BEGIN

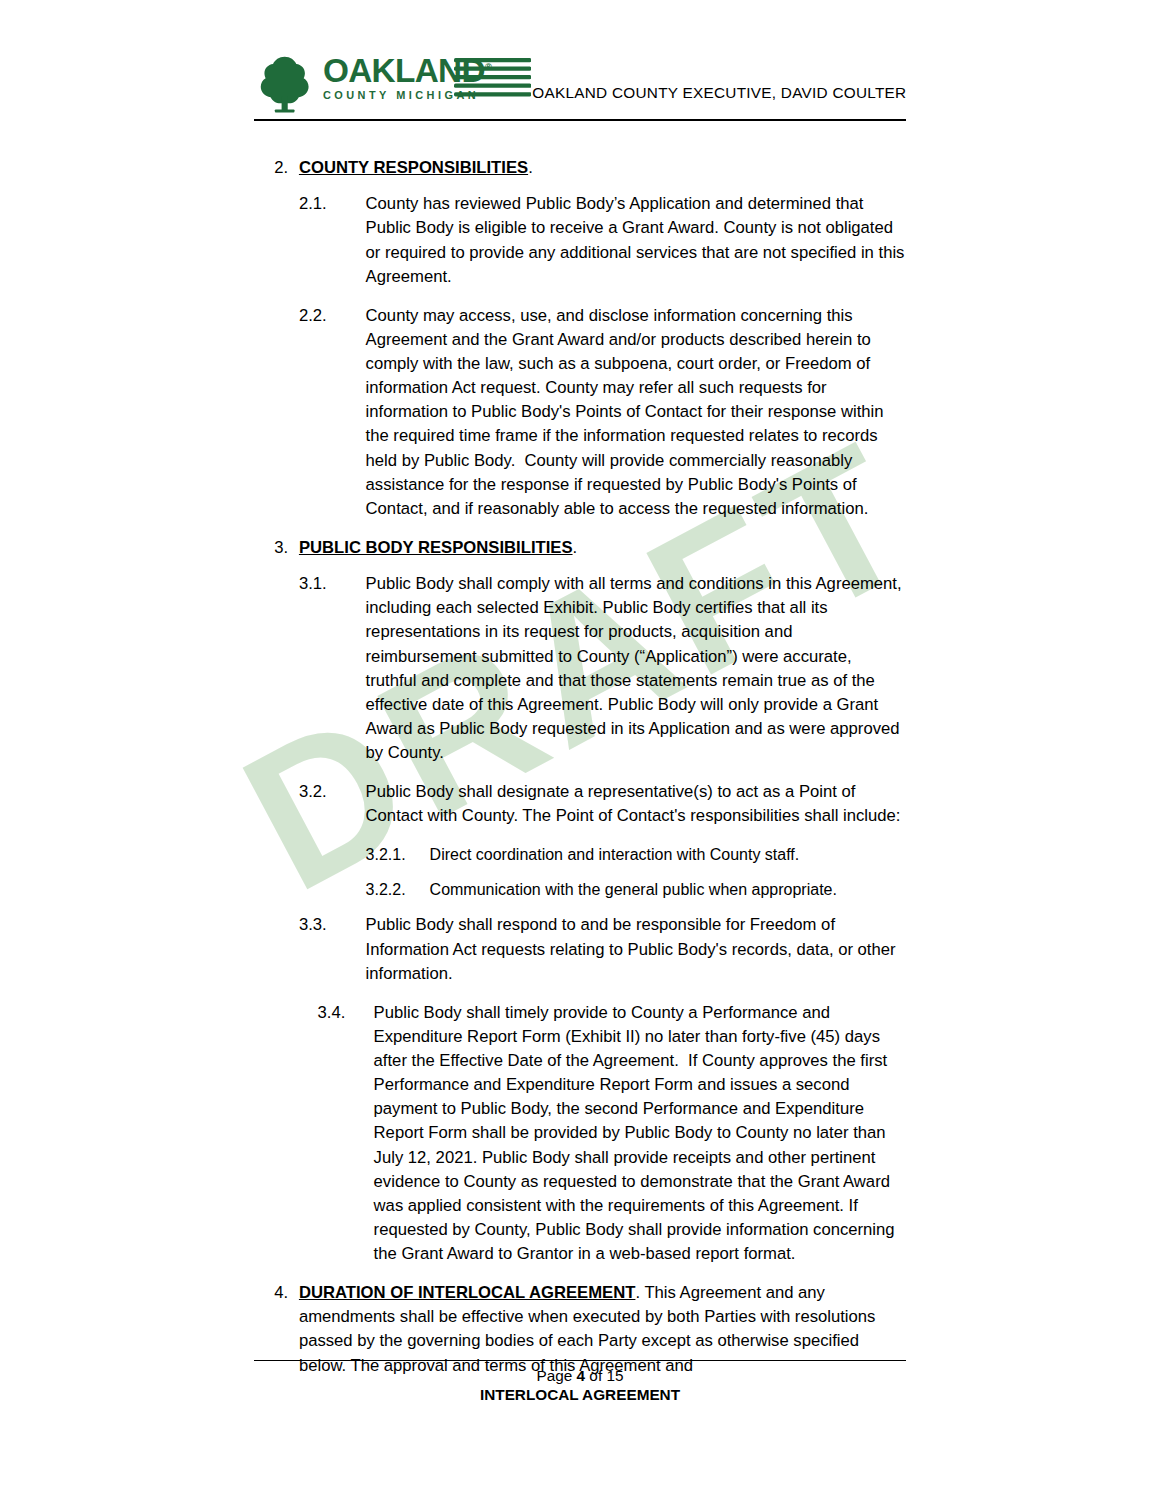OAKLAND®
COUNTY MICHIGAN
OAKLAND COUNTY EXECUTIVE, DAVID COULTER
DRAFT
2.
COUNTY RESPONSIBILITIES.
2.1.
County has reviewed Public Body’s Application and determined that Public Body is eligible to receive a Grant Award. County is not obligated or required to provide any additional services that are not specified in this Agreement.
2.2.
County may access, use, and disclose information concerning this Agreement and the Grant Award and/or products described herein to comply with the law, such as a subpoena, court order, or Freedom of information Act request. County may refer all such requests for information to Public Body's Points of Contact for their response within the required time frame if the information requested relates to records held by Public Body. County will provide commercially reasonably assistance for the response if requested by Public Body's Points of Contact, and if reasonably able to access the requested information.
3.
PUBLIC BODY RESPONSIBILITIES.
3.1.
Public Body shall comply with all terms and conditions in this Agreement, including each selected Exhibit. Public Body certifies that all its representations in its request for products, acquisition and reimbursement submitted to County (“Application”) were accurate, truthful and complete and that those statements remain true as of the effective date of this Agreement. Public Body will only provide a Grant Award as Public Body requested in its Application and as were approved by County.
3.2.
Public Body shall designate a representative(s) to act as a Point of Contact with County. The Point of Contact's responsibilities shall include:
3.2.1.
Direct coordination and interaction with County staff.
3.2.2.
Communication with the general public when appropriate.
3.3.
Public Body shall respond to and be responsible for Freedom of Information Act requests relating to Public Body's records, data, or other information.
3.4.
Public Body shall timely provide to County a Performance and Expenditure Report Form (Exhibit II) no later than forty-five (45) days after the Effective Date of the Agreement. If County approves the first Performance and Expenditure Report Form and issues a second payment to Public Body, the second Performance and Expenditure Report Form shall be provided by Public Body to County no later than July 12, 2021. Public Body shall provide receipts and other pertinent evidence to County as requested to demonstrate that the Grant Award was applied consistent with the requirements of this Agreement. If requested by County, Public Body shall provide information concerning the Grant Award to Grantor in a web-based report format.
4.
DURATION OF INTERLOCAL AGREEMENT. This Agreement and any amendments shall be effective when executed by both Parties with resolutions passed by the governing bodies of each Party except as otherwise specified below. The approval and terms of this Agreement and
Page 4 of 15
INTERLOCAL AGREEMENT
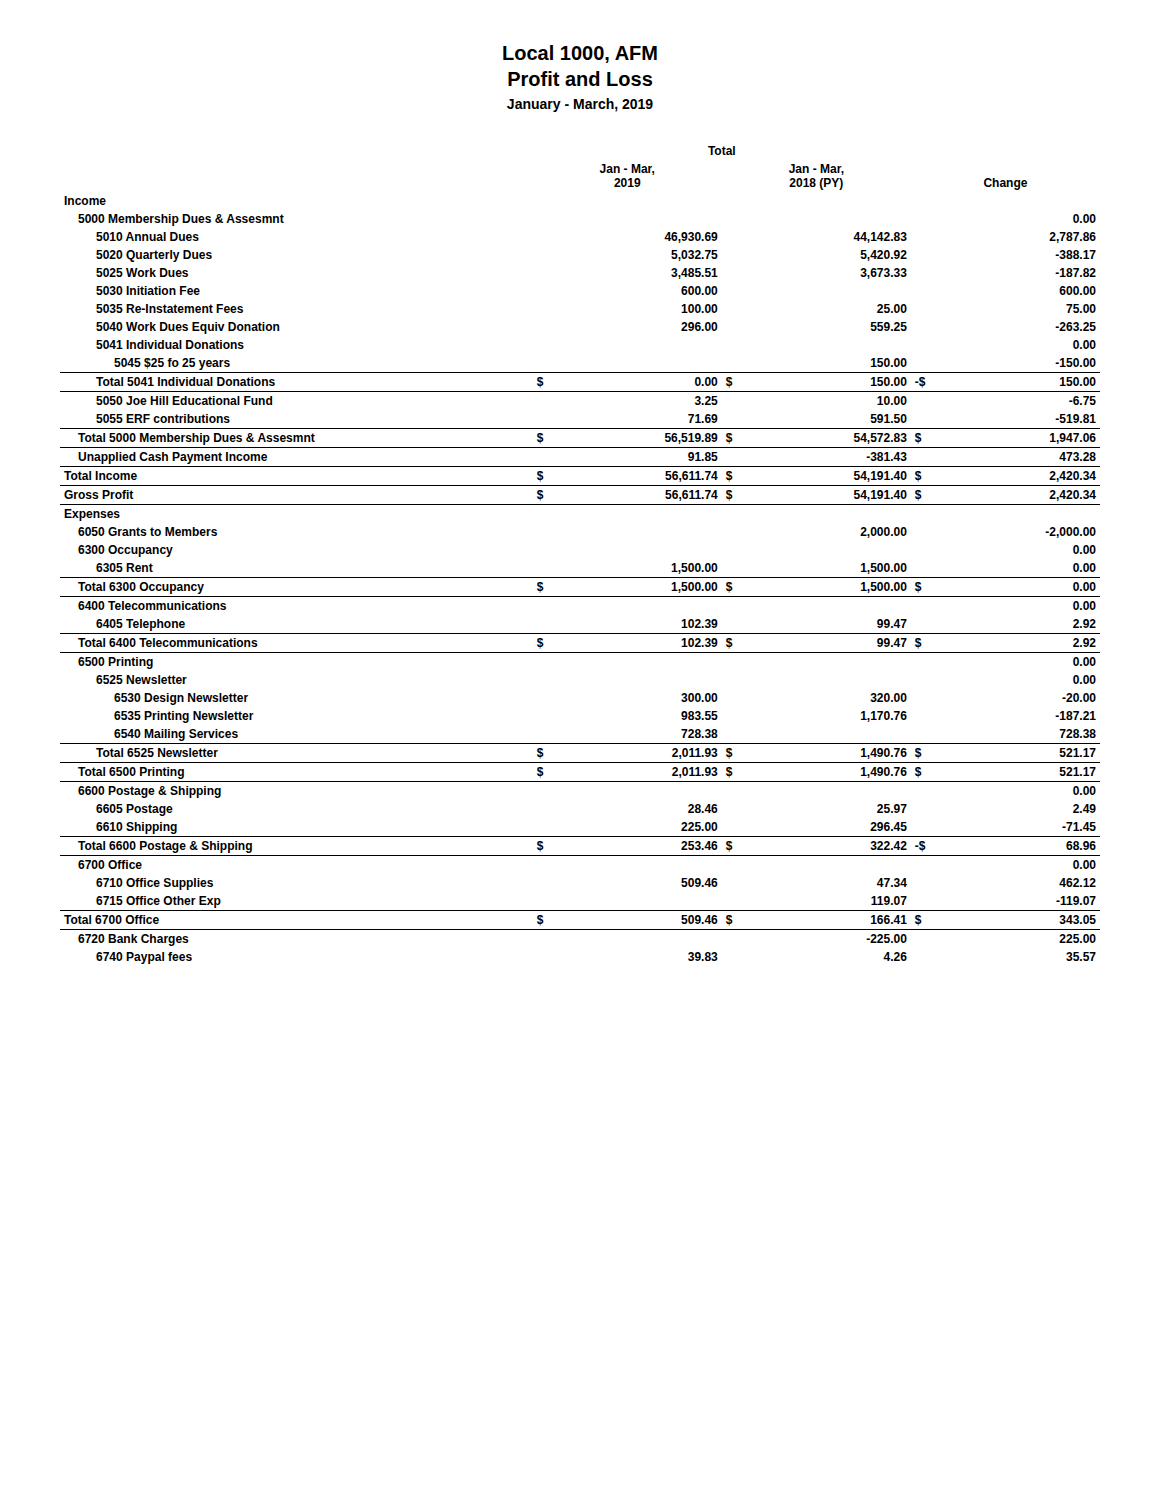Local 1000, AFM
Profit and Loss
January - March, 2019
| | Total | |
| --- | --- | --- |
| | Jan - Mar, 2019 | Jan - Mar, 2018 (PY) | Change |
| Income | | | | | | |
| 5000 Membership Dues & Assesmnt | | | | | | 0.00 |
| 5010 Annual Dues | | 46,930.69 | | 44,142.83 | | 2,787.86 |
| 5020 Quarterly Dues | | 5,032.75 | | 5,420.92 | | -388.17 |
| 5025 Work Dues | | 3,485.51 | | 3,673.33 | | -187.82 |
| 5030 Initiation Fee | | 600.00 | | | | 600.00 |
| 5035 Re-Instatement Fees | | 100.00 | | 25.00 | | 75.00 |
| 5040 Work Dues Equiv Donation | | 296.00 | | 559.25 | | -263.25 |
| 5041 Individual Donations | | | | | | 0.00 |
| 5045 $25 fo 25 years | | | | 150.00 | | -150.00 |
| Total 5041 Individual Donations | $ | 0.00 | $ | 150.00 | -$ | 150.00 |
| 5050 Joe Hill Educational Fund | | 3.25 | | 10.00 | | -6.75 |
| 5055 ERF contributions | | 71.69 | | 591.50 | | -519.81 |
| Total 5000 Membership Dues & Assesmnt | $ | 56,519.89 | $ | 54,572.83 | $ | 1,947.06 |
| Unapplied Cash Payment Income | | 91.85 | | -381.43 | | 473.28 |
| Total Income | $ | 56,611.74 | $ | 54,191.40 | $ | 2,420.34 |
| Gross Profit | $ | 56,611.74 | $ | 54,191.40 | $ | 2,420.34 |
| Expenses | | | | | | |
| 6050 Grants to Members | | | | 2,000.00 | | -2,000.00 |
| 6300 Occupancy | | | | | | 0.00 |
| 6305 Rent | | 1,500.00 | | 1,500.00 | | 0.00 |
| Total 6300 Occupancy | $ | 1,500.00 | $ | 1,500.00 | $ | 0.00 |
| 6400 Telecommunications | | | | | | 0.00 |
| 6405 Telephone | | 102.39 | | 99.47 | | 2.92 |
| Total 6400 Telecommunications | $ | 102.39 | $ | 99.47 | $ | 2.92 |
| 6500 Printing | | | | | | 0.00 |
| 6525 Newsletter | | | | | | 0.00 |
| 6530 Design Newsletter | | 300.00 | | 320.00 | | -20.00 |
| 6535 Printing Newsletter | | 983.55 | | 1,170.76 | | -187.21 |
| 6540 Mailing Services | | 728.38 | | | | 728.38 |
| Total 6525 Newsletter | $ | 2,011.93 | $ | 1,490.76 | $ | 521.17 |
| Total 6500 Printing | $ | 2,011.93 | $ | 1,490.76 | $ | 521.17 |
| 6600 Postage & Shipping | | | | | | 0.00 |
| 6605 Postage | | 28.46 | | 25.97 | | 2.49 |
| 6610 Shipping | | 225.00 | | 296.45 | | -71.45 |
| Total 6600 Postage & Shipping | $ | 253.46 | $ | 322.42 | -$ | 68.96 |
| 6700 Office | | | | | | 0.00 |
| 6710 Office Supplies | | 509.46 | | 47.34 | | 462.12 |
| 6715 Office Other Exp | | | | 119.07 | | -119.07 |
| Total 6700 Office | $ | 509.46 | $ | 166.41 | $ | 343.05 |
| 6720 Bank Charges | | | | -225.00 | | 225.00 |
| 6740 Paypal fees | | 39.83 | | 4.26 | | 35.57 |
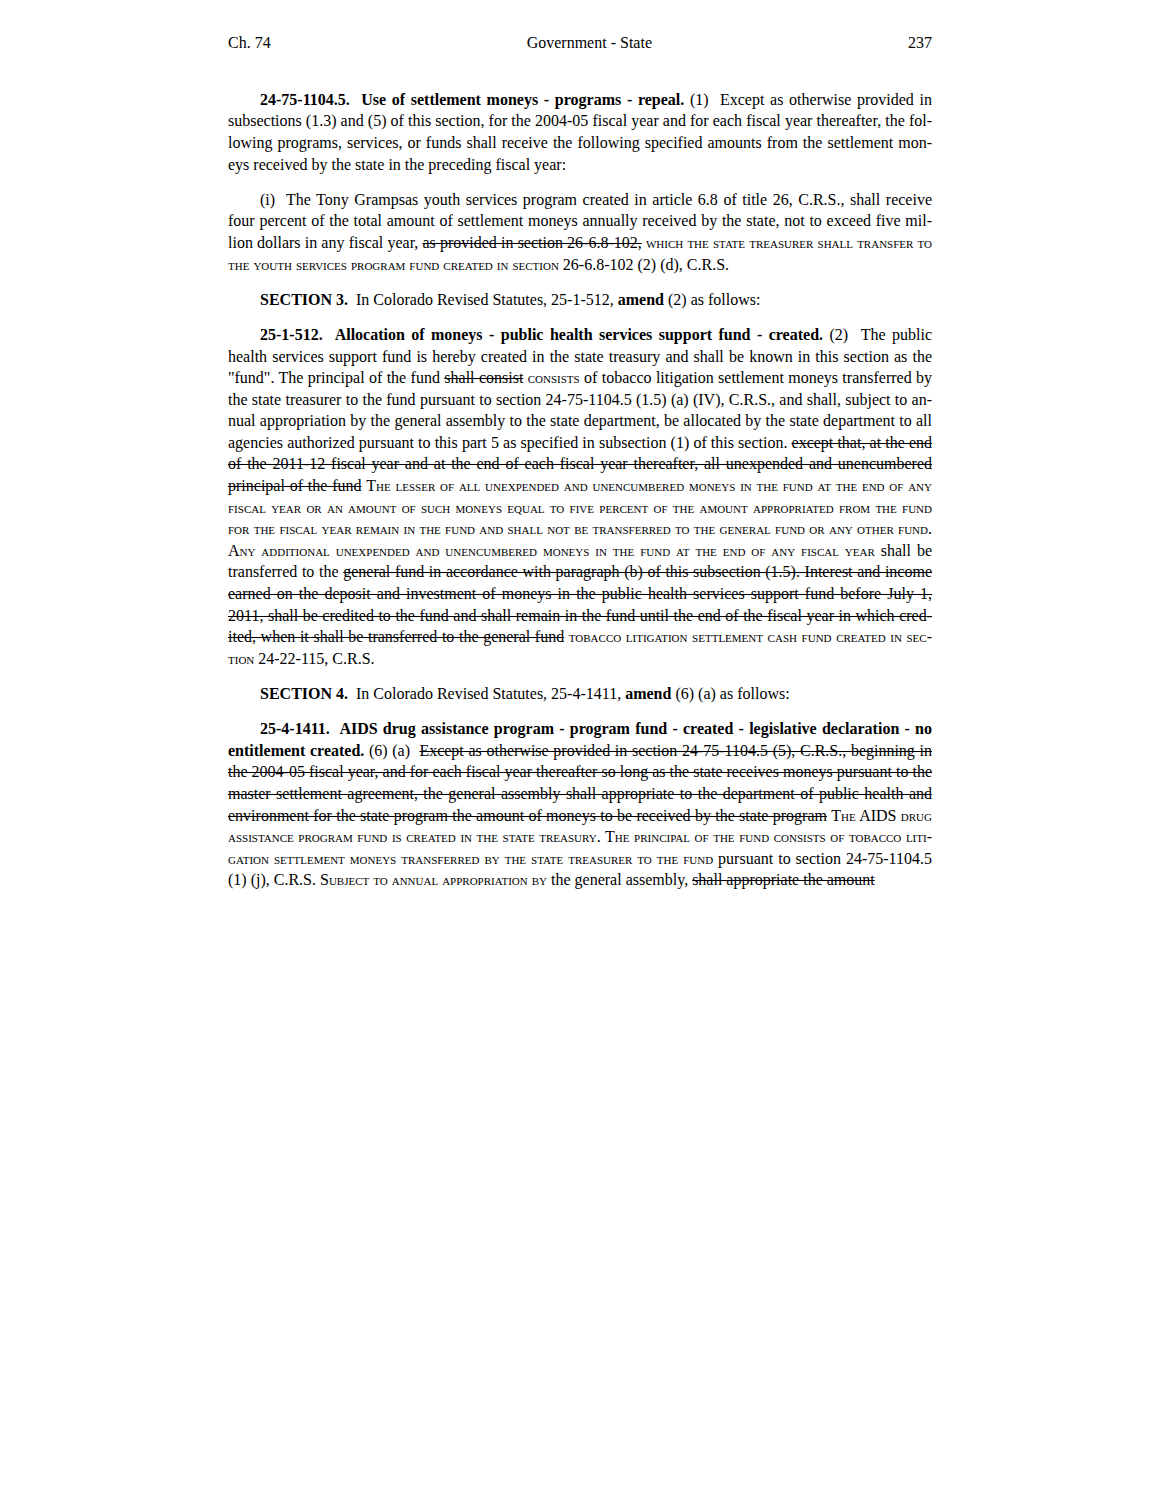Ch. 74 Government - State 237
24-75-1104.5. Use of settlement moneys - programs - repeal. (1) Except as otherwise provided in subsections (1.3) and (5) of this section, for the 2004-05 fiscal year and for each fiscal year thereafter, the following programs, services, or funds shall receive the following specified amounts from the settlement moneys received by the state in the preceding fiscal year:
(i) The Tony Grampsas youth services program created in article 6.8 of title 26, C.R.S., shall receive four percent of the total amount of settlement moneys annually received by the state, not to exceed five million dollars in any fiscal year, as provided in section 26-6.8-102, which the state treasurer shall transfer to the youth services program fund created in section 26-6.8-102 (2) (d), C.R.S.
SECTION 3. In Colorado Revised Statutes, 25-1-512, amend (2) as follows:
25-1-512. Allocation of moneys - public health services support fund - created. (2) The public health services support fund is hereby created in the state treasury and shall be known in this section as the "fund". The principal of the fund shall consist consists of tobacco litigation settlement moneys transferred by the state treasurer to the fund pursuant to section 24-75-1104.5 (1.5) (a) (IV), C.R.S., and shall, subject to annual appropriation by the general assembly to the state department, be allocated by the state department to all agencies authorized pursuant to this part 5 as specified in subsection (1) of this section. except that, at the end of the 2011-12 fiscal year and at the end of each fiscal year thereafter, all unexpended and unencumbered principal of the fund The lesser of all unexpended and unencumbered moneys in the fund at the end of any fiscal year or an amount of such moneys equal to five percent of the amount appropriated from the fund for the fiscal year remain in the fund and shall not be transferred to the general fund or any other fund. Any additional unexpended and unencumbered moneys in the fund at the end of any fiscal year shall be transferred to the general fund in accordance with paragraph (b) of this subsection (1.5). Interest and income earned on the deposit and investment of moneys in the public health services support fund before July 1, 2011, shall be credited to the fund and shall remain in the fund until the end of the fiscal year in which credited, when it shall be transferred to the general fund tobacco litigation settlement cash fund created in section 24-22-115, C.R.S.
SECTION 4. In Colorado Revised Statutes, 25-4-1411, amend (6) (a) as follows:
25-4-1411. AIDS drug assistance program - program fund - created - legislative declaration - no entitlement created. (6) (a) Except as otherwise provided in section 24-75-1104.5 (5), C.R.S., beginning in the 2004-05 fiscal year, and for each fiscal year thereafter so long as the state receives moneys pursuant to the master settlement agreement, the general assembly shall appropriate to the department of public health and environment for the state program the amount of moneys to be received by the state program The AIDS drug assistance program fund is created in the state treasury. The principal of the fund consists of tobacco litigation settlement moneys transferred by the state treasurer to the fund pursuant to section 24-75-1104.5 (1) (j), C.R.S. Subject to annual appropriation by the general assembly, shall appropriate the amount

END

▶ [What is expected]: Return, word for word, the lines of the data above from the line with "25.00 | | 75.00 |" through the line with "54,572.83 | $ | 1,947.06 |", inclusive.

▶ [Expected answer]:
| 5035 Re-Instatement Fees | | 100.00 | | 25.00 | | 75.00 |
| 5040 Work Dues Equiv Donation | | 296.00 | | 559.25 | | -263.25 |
| 5041 Individual Donations | | | | | | 0.00 |
| 5045 $25 fo 25 years | | | | 150.00 | | -150.00 |
| Total 5041 Individual Donations | $ | 0.00 | $ | 150.00 | -$ | 150.00 |
| 5050 Joe Hill Educational Fund | | 3.25 | | 10.00 | | -6.75 |
| 5055 ERF contributions | | 71.69 | | 591.50 | | -519.81 |
| Total 5000 Membership Dues & Assesmnt | $ | 56,519.89 | $ | 54,572.83 | $ | 1,947.06 |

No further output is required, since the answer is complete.